[[ Records supplied open ]]

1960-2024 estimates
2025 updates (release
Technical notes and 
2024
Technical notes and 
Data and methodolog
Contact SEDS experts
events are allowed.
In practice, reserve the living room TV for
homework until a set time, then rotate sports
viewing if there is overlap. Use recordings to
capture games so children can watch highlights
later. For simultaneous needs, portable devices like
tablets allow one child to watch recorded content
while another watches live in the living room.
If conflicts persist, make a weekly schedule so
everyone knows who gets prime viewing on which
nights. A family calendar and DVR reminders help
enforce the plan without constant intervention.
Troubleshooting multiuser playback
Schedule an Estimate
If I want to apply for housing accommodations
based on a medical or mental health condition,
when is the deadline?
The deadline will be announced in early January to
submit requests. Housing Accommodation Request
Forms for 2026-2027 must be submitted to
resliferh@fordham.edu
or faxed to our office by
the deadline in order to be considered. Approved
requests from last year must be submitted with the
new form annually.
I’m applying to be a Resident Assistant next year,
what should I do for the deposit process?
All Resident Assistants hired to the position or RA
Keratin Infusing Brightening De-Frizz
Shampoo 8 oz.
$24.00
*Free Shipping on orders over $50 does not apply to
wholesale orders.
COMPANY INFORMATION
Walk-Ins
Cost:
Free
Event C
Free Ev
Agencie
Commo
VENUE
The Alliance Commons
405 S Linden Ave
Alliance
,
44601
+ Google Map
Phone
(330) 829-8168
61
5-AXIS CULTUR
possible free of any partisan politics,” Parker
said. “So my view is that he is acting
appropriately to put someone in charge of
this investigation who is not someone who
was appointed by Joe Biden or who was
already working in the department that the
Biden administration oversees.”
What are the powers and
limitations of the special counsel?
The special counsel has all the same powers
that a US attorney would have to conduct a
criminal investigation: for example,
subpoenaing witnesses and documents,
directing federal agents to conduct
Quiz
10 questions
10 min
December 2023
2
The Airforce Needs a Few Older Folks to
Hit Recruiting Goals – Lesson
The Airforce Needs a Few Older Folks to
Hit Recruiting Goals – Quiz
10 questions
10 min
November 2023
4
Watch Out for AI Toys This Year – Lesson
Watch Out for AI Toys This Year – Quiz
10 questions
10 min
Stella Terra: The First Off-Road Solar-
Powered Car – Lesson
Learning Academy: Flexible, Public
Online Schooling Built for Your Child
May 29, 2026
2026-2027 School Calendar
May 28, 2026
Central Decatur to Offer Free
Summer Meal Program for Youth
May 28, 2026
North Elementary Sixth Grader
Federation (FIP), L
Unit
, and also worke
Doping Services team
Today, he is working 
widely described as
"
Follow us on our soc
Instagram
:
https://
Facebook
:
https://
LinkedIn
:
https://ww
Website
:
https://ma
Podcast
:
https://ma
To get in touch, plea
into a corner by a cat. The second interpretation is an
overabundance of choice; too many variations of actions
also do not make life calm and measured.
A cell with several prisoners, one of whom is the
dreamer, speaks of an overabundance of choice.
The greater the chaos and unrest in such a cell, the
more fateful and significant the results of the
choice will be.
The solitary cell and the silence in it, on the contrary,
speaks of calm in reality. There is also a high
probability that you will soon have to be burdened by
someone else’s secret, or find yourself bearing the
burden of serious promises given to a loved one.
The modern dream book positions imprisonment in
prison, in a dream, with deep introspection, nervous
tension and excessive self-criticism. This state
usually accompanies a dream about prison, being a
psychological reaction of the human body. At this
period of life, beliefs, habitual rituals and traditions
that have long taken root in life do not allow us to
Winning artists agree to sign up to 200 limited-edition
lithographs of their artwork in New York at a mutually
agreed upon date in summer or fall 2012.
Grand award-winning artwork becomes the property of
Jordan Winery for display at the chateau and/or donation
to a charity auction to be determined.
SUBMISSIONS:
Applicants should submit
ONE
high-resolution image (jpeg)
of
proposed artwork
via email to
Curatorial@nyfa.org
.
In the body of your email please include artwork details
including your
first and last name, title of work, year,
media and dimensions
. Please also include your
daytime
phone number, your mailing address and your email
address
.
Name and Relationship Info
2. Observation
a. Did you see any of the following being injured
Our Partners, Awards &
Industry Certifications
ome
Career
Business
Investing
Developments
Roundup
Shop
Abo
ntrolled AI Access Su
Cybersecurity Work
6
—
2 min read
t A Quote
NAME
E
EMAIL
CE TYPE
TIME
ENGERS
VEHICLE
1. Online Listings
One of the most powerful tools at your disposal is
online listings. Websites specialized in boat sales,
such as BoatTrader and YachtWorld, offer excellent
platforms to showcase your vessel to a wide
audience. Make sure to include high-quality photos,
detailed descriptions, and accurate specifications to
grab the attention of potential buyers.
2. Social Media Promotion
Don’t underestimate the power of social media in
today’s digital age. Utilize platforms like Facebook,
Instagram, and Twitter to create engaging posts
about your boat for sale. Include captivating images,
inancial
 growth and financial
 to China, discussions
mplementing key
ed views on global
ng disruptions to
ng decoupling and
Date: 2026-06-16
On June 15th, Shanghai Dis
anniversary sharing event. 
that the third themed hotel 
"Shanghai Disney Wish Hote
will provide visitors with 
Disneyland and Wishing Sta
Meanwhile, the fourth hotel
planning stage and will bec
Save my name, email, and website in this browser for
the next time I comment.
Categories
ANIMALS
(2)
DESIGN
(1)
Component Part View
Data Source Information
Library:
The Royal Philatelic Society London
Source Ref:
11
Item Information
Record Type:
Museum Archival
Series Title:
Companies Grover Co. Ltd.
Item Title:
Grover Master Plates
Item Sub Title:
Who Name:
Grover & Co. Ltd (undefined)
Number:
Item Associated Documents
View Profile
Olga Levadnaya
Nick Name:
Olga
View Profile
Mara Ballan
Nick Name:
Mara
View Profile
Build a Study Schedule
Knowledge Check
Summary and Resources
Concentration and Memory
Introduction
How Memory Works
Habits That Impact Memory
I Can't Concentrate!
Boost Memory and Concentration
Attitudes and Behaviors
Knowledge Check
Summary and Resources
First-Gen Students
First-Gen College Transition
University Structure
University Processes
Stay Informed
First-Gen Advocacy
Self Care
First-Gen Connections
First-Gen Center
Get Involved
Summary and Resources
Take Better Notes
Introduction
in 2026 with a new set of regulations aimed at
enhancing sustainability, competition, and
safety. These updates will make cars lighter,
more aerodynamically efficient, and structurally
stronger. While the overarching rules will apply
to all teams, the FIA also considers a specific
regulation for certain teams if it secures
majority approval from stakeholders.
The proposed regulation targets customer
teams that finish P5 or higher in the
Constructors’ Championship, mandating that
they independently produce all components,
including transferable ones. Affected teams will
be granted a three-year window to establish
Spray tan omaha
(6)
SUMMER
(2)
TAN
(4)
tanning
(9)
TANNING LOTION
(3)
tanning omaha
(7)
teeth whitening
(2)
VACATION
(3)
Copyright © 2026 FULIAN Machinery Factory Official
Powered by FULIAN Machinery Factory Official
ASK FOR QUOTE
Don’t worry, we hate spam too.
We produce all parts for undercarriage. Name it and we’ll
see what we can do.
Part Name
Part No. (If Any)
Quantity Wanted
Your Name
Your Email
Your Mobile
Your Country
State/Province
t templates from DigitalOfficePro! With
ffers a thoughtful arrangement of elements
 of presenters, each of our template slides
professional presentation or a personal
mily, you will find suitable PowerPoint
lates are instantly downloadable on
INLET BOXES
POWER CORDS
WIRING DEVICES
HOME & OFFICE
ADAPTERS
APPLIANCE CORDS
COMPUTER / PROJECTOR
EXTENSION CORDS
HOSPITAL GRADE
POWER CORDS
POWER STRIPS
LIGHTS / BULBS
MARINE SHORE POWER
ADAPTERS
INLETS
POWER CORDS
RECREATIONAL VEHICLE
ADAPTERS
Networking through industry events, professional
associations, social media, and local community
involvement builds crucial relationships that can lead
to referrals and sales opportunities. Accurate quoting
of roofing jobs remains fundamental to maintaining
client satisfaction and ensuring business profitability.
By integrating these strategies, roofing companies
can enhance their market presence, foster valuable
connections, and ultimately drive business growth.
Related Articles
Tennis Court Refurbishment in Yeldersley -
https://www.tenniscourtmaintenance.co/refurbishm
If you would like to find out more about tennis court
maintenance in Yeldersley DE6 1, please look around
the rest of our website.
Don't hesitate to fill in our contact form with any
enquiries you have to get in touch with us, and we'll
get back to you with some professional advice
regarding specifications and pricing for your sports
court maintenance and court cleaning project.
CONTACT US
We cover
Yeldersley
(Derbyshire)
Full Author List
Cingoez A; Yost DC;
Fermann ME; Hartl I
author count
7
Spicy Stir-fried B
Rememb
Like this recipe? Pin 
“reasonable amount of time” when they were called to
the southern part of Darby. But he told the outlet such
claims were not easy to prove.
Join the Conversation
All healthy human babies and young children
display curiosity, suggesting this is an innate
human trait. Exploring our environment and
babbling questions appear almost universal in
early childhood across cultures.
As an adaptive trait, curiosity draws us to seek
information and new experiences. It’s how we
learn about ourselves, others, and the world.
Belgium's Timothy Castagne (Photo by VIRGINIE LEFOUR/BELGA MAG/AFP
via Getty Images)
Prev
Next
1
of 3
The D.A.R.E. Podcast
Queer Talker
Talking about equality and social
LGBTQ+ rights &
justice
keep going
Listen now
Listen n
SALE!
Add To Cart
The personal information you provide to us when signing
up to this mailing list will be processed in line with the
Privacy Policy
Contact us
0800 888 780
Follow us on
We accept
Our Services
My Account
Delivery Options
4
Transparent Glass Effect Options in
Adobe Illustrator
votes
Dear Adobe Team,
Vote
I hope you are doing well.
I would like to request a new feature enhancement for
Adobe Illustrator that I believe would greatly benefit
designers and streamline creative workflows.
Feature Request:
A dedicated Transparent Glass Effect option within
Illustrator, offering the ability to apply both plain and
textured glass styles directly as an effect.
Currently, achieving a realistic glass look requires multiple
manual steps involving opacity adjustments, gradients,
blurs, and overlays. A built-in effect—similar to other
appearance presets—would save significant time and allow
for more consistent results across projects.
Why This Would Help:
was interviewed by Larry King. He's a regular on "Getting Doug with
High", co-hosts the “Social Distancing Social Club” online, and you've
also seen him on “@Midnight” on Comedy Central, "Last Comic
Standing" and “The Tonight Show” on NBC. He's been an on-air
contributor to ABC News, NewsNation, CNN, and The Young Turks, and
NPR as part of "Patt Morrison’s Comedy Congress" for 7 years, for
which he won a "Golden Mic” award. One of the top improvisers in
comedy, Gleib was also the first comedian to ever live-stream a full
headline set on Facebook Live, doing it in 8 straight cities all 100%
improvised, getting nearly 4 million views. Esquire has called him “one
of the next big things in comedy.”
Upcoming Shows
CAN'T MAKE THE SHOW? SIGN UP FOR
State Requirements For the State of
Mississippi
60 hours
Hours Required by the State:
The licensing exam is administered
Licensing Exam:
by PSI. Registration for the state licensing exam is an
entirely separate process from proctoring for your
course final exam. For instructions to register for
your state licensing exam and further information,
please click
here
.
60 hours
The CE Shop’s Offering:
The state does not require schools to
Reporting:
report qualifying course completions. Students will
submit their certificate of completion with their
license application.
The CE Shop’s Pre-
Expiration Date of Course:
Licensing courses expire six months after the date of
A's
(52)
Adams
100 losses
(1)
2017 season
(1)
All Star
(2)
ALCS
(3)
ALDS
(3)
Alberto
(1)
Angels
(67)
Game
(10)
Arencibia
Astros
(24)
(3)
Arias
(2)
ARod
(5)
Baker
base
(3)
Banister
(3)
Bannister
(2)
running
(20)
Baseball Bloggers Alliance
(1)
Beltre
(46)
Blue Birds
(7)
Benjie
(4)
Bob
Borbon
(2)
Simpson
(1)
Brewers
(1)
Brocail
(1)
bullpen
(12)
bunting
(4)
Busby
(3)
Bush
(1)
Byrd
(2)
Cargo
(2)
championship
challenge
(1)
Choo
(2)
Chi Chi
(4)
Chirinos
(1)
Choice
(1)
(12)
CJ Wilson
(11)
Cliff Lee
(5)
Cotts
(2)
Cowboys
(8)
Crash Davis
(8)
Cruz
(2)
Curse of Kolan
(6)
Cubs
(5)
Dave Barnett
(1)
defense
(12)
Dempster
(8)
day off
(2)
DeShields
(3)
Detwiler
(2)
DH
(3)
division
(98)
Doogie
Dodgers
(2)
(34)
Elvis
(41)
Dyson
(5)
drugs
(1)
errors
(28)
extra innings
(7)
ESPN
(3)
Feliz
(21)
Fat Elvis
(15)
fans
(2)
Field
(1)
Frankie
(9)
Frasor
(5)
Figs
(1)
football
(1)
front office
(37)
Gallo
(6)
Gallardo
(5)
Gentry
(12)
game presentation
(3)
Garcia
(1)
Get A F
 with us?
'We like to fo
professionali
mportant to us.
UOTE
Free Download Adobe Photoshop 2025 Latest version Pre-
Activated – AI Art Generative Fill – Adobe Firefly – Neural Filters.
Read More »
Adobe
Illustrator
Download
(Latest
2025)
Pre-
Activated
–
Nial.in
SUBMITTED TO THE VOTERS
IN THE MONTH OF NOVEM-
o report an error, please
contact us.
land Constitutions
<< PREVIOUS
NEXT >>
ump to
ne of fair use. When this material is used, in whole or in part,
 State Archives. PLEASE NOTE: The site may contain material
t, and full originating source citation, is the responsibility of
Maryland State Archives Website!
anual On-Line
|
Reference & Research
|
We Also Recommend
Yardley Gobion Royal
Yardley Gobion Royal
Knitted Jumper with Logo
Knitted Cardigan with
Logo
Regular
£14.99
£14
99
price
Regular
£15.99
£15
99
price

[[ Records supplied closed ]]

• _Assigned task_: Reproduce only the lines above, starting at the line with "they independently produce" and ending at the line with "COMPUTER / PROJECTOR", exactly as written.

• _Your response_:
they independently produce all components,
including transferable ones. Affected teams will
be granted a three-year window to establish
Spray tan omaha
(6)
SUMMER
(2)
TAN
(4)
tanning
(9)
TANNING LOTION
(3)
tanning omaha
(7)
teeth whitening
(2)
VACATION
(3)
Copyright © 2026 FULIAN Machinery Factory Official
Powered by FULIAN Machinery Factory Official
ASK FOR QUOTE
Don’t worry, we hate spam too.
We produce all parts for undercarriage. Name it and we’ll
see what we can do.
Part Name
Part No. (If Any)
Quantity Wanted
Your Name
Your Email
Your Mobile
Your Country
State/Province
t templates from DigitalOfficePro! With
ffers a thoughtful arrangement of elements
 of presenters, each of our template slides
professional presentation or a personal
mily, you will find suitable PowerPoint
lates are instantly downloadable on
INLET BOXES
POWER CORDS
WIRING DEVICES
HOME & OFFICE
ADAPTERS
APPLIANCE CORDS
COMPUTER / PROJECTOR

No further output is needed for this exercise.